Aucun texte ne le rend obligatoire
FAUX La mise en place de Linky a été confirmée en 2010 (art. R 341-4 du code de l'énergie). La dénomination commerciale du compteur n'apparaît pas dans le décret. Mais, en indiquant que « les gestionnaires de réseaux publics de transport et de distribution d'électricité mettent en œuvre des dispositifs de comptage permettant aux utilisateurs d'accéder aux données relatives à leur production », le législateur donne le feu vert à son déploiement.

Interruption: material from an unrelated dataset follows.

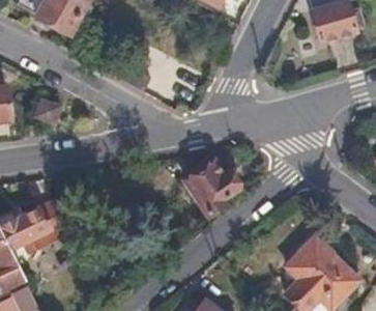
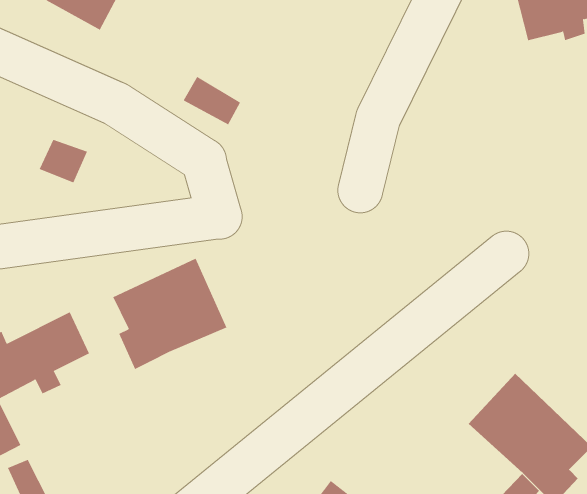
building: [184,163,237,217] -> none
building: none -> [113,258,227,370]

Je regrette l'absence d'affichage dans tous les logements Jean GAUBERT médiateur national de l’Energie
Linky est loin d'être inutile. Il permet d'obtenir une facture arrêtée à sa consommation exacte ou de changer la puissance du compteur à distance. Néanmoins, je regrette l'absence de l'affichage de la consommation dans les foyers. Cet afficheur devait, dans un premier temps, être réservé aux ménages bénéficiaires du chèque énergie. La loi prévoyait son extension à tous les abonnés. Mais je crains que cette mesure ne soit enterrée par le gouvernement. Avec Linky, il est, certes, possible de connaître sa consommation, mais il faut pour cela créer un espace personnel sur Internet. Or, les particuliers en ont assez de créer des espaces avec un mot de passe pour chaque nouveau service. Quant à ceux qui refuseraient l'installation de Linky à leur domicile, ils doivent être prêts à payer pour la relève de leur compteur. En revanche, le remplacement de l'appareil ne devra pas être facturé : cette opération a toujours été gratuite et doit le rester.
DES INCIDENTS LORS DU BRANCHEMENT Après la mise en place de Linky, de nombreux foyers ont subi des désagréments. «Mon cumulus triphasé de 3 000 watts ne s'enclenchait plus aux heures creuses», nous a ainsi écrit un lecteur des Yvelines. Interrogé sur ce sujet par Le Monde en novembre 2017, le président du directoire d'Enedis, Philippe Monloubou, a reconnu 1 800 incidents, portant essentiellement sur des ballons d'eau chaude. Selon l'UFC-Que Choisir, le problème est bien plus étendu et concerne aussi des lampes tactiles qui ne fonctionnent plus ou des téléviseurs qui s'allument tout seuls. L'association de consommateurs pointe la formation trop succincte des installateurs. Un argument repris par le médiateur de l'Énergie, Jean Gaubert. « Enedis a pressuré ses sous-traitants et leurs techniciens manquent d'expérience», indique-t-il. Mais selon Enedis, une formation de 24 jours est assurée aux 3 500 opérateurs, avant toute intervention. Quoi qu'il en soit, Enedis peut agir localement auprès de l'installateur pour vérifier la cause de la panne et vous dédommager si elle est due à une erreur de branchement.